Little Italy Valentine

The Italian Food Center opened on Grand and Mulberry in 1954. It more recently lost its lease and shuttered without much of a peep. A restaurant will soon be moving in. In the meantime, some of the metal siding has been removed along Mulberry, revealing brick underneath. On those bricks is a bounty of graffiti from an older Little Italy.



How old, I don't know--from the days before those turquoise metal sheets went up on the Food Center, whenever that was. Other signs of its age? The paint here was mostly put on with a brush, not with a spray can. And the language is old, from a more innocent time. There isn't a single "fuck" in the bunch.



There are "The Best Girls," aka, "The Great & Best," E.D. and C.D., their initials put on with some kind of faded mustard color. Were they sisters?
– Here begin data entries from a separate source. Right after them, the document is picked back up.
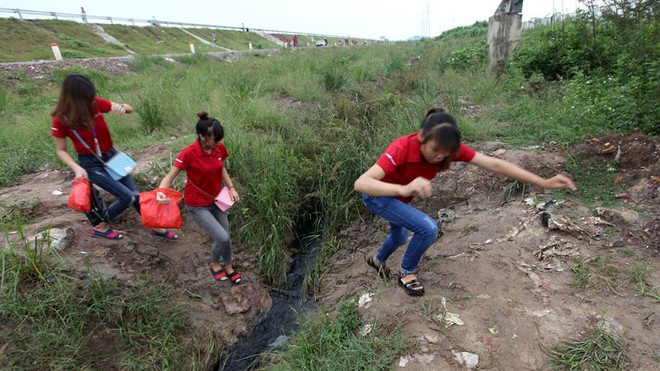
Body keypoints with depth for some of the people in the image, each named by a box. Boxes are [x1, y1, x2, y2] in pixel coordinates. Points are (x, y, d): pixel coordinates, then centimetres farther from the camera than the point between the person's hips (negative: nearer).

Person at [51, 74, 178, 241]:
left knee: (136, 194, 5)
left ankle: (156, 227, 22)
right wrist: (77, 168, -22)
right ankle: (99, 227, 11)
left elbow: (130, 109, -6)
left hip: (111, 155, 4)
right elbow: (61, 150, -6)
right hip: (91, 163, -4)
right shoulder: (61, 119, -17)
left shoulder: (96, 103, -11)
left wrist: (121, 107, -30)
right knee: (127, 196, -12)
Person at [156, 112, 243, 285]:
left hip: (215, 200, 5)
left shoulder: (219, 148, -10)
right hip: (197, 205, -5)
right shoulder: (189, 153, -26)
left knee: (226, 236, 10)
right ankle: (214, 264, 23)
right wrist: (161, 192, -41)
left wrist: (231, 188, -3)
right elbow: (170, 176, -21)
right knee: (222, 238, -11)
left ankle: (228, 267, 38)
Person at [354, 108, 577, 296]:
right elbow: (361, 183, -50)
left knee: (400, 238, 28)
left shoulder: (448, 147, -25)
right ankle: (406, 273, 6)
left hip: (399, 197, 6)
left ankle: (377, 260, 61)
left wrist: (544, 183, -29)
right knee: (427, 228, -23)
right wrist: (404, 188, -66)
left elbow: (494, 164, -25)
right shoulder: (401, 149, -40)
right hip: (377, 196, -6)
In blocky, black, brushed-on paint, there's The Mulberry...perhaps a missing word like Crew or Gang? Again, there's C.D. at the top, followed by a list of other initials. Who was C.D.? This would've been her corner, back in the day. I'm imagining a tough girl, a leader, with a name like Connie DiNucci or Carol-Anne D'Angelis. Maybe she favored toreador pants and bolero vests. Maybe she snapped her gum. Maybe they called her Connie from the Corner.



The names on the wall are from an older New York, too.

Nowhere is there a Josh or a Caitlyn or an Ethan or a Madison.
There's a Sal and a Marie. There are "Pals" John, Joe, and Anthony. Was Joe ever called Joey, as in Pal Joey? Whatever happened to the word pal, anyway?



And there is at least one couple, their love spelled out in what looks like Magic Marker, scripted in a tidy, girlish variation on the Palmer Method: Louise & Johnny.

It's Valentine's Day, however many years later, and I wonder whatever happened to these two. Are they still together? Did their love live as long as the valentine that Louise (I'm pretty sure it was she) inscribed here while sitting on Johnny's shoulders to reach the highest spot she could, high enough so no one could cover it with other names, high enough to be seen from down the block? Did their love outlive the Italian Food Center, too?

Louise and Johnny, C.D. and E.D., Joey and pals--if you're out there, let us know. Soon, your names, and all the others, will be covered once again and lost.